Problem to solve: Retype, exactly as they appear below, the lines between the line holding "boulder @ region(125, 359, 179, 407), 23.19" and the line holding "evergreen tree @ region(0, 274, 46, 362), 39.47", both ends included.

Available data:
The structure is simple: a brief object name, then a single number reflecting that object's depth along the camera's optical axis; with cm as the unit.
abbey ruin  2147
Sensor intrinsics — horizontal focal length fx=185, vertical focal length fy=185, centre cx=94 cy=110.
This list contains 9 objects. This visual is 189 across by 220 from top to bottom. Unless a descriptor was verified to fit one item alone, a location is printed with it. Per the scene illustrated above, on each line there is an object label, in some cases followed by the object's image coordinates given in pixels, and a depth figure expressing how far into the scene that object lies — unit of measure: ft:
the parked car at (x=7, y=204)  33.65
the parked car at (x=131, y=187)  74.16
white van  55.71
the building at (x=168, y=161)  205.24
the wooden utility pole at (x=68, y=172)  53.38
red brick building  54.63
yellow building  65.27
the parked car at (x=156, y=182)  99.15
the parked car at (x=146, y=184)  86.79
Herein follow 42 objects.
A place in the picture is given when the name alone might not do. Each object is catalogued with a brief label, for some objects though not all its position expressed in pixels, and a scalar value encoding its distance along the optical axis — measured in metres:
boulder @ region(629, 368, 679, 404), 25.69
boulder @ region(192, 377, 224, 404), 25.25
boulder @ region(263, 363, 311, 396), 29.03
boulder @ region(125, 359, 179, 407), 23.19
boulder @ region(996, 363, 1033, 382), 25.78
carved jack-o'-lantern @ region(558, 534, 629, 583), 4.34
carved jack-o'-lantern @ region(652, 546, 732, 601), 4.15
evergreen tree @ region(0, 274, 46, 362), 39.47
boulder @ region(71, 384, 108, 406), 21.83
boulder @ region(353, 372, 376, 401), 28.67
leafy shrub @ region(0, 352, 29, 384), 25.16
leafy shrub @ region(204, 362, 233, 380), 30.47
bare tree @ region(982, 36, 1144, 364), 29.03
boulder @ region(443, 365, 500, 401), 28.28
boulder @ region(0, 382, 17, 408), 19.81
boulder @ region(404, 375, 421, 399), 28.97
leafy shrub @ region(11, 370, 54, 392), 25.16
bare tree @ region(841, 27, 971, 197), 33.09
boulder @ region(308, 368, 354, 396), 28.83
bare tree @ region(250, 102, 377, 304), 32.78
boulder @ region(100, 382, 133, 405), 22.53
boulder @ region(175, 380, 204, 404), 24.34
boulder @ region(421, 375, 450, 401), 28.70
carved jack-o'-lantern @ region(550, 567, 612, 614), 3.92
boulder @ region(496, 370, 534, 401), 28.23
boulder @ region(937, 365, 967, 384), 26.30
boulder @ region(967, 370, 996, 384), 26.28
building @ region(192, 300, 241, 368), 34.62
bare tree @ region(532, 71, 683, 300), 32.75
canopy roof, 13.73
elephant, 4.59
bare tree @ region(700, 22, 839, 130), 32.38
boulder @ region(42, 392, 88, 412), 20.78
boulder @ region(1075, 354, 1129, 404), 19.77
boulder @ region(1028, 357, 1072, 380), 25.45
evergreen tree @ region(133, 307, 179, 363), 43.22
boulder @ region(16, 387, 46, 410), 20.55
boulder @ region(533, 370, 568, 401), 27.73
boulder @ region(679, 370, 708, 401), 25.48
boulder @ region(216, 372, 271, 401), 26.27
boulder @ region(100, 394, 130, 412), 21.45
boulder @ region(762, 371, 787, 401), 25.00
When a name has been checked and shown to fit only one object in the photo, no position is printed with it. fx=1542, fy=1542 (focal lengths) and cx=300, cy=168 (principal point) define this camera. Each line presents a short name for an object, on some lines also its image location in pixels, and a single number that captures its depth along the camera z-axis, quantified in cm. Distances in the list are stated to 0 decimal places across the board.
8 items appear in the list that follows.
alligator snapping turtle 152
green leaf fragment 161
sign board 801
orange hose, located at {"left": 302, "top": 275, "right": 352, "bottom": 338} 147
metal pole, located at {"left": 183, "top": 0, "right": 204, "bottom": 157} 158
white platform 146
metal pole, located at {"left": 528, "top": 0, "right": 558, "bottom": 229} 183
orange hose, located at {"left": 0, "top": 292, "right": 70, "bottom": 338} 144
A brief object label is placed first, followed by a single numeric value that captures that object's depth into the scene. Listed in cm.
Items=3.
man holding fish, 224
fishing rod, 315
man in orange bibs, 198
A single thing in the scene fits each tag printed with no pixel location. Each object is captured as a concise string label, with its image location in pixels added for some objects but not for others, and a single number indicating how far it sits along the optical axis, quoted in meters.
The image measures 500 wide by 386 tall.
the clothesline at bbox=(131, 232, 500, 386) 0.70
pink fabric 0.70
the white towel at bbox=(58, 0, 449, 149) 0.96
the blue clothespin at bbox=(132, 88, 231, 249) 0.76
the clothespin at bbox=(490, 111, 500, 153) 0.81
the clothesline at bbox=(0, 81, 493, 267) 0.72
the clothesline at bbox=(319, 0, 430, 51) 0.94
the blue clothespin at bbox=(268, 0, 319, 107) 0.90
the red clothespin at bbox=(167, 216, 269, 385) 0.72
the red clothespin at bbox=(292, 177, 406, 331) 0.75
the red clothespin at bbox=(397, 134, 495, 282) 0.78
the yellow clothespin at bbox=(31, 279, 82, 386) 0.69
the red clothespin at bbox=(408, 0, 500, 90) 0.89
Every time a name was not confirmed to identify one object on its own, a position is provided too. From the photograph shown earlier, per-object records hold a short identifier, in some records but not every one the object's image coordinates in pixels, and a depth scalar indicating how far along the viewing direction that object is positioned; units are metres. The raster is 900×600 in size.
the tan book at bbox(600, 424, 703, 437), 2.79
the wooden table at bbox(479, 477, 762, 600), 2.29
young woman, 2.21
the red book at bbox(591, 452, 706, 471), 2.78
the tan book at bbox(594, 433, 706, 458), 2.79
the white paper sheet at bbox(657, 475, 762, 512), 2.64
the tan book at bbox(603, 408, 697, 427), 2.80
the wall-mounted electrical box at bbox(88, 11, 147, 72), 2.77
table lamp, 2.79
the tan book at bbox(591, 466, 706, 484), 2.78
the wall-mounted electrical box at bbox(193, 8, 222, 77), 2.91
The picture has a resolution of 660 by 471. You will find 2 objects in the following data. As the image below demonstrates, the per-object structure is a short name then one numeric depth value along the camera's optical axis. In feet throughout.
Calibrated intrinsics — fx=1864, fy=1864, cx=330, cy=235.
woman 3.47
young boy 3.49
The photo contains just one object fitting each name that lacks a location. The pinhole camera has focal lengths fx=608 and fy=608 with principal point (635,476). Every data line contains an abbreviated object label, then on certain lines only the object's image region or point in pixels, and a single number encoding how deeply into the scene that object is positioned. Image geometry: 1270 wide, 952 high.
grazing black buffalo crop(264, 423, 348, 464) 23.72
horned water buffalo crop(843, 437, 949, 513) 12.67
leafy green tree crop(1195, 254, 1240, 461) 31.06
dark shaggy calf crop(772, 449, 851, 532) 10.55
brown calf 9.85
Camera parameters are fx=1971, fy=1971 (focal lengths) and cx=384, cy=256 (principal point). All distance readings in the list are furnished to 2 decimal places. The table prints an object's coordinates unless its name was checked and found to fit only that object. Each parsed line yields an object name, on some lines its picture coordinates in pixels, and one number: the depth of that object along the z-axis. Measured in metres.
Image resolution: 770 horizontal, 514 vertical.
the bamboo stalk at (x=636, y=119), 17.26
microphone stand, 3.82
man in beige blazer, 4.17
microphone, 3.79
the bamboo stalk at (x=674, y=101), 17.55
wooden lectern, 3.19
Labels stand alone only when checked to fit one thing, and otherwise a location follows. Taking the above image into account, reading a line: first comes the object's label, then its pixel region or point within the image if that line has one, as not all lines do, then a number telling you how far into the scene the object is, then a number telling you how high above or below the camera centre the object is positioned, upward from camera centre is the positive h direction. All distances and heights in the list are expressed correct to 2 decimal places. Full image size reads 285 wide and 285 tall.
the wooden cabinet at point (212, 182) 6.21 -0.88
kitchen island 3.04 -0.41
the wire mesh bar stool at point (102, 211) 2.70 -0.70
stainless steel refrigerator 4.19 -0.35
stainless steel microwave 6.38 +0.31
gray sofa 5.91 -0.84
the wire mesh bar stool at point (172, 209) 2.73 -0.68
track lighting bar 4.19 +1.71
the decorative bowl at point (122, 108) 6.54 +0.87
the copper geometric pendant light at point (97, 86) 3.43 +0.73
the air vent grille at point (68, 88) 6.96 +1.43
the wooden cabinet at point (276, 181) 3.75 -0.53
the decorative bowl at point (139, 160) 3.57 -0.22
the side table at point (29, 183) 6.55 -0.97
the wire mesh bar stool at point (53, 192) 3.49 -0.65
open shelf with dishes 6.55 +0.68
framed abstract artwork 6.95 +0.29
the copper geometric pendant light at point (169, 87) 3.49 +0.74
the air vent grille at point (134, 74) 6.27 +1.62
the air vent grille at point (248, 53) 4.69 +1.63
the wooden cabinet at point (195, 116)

Solution below:
boulder @ region(125, 359, 179, 407), 23.19
boulder @ region(996, 363, 1033, 382), 25.78
carved jack-o'-lantern @ region(558, 534, 629, 583), 4.34
carved jack-o'-lantern @ region(652, 546, 732, 601), 4.15
evergreen tree @ region(0, 274, 46, 362), 39.47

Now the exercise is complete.